Zuerst war es für mich schwierig, weil ich mir dachte: Ich bin nicht ‚ganz‘ der Sohn meiner Eltern, ich bin irgendwie ‚weniger‘. Schließlich hatte mich meine Mutter nicht geboren. Aber meine Eltern haben mir immer und immer wieder gesagt: Du bist aus unserem Herzen geboren! Du bist geliebt, gewollt und ein Geschenk Gottes. Und sie haben sich nicht davor gescheut, mir zuzuhören, wenn mich das Thema wieder einmal beschäftigt hat.

Auch deine beiden Geschwister Radhika und Jesús Antonio wurden adoptiert.

Meine Eltern konnten keine Kinder bekommen. Sie wollten die Liebe, die sie füreinander haben, aber weitergeben und haben die Tür ihres Hauses und Herzens für uns Kinder geöffnet.

„Wenn es dein Wille ist, Gott, geb ich dir mein ganzes Leben.“

Pater Giorgio Ghigo

Du hattest eigentlich vor, selbst eine Familie zu gründen. Wann kam dir der Gedanke, dass du Priester werden könntest?

Ich war zwanzig, studierte Architektur und wollte ein berühmter Architekt werden.
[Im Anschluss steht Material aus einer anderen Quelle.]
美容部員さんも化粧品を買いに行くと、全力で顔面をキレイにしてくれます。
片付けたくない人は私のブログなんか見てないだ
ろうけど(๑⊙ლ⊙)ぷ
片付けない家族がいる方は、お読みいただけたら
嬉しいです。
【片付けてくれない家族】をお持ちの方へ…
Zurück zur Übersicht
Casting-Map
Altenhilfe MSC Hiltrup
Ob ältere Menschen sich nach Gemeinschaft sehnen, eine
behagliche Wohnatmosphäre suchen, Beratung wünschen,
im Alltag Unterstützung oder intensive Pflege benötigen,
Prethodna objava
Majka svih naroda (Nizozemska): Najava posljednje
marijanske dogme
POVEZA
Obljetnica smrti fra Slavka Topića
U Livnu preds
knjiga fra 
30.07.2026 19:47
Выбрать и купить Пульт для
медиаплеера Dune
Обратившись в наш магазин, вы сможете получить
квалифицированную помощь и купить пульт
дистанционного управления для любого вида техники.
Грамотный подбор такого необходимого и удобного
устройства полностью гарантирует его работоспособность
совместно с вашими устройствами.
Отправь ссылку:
Da lernte ich drei Seminaristen der Priesterbruderschaft des heiligen Karl Borromäus kennen. Sie haben mich sehr überrascht. In meiner Vorstellung waren Seminaristen maximal eine Spur jünger als die Priester, die ich kannte, also so um die sechzig. Und ich dachte, sie wären ernst und grau – so hatte ich damals viele Priester erlebt. Aber die drei Seminaristen waren jung, nur wenig älter als ich damals. Und sie waren froh! ‚Wie ist das möglich, ganz ohne Freundin, ohne Geld und Arbeit?‘, fragte ich mich. Ich musste mir eingestehen: Ich bin jetzt zwar glücklich. Aber sie wirken glücklicher. Das hat mich unruhig gemacht – ich wünschte mir das auch für mein Leben. 

Mit Gott im Dialog

Du hast mit einem Priester über deine Unruhe und deine Fragen gesprochen. Welchen Rat hat er dir gegeben?

Ich fragte ihn: ‚Was soll ich machen? Ich will Vater sein und eine Familie haben, gleichzeitig möchte ich so glücklich wie diese drei Seminaristen sein.‘ Seine Antwort: ‚Ich habe keine Ahnung! Aber du kannst selbst entdecken, was Gott möchte. Er spricht durch deine Geschichte, durch dein Leben. Ich kann dir nur sagen: Auch Priester sind dazu berufen, Väter des Herzens zu sein. Jetzt geh nach Hause.‘ Das hat mich wütend gemacht! Ich wollte eine Amazon-Prime-Antwort, also jetzt sofort wissen, was ich tun soll! 

In der Zeit danach habe ich viel über mein Leben und meine Geschichte nachgedacht. Mir wurde bewusst, dass mir Gott all die Dinge in meinem Leben geschenkt hatte: meine Adoptiveltern, meine Familie, meinen Glauben. ‚Bis jetzt ist mein Leben wirklich schön‘, dachte ich. ‚Wenn es dein Wille ist, Gott, dann gebe ich dir mein ganzes Leben.‘ Für mich war dieser Prozess ein Ringen. Aber es war kein Monolog, sondern ich war die ganze Zeit mit Gott im Dialog. 

Die Stimme von Gott

Du bist in Rom in die Priesterbruderschaft eingetreten. Sie hat dich nach Chile geschickt – und du dachtest du würdest dort bleiben.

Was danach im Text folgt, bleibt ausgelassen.